[Input rows]
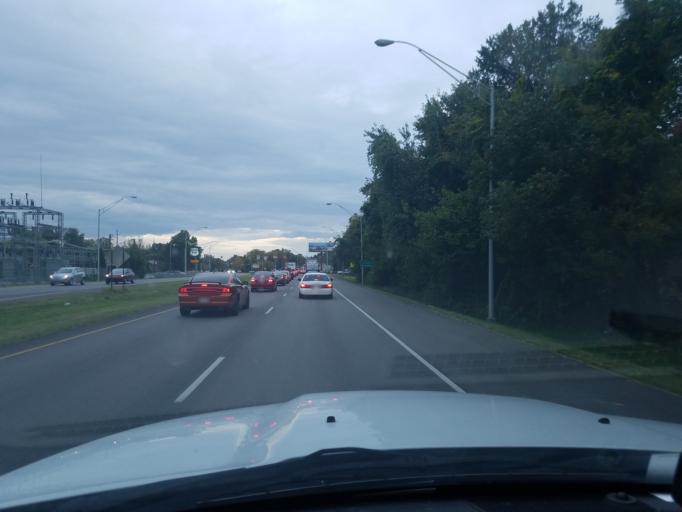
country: US
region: Indiana
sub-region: Vanderburgh County
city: Evansville
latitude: 37.9724
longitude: -87.5440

[Written exercise] Change every "city" in the records to "town" and leave all else as it is. Omit the pictures from your answer.

[The reply]
country: US
region: Indiana
sub-region: Vanderburgh County
town: Evansville
latitude: 37.9724
longitude: -87.5440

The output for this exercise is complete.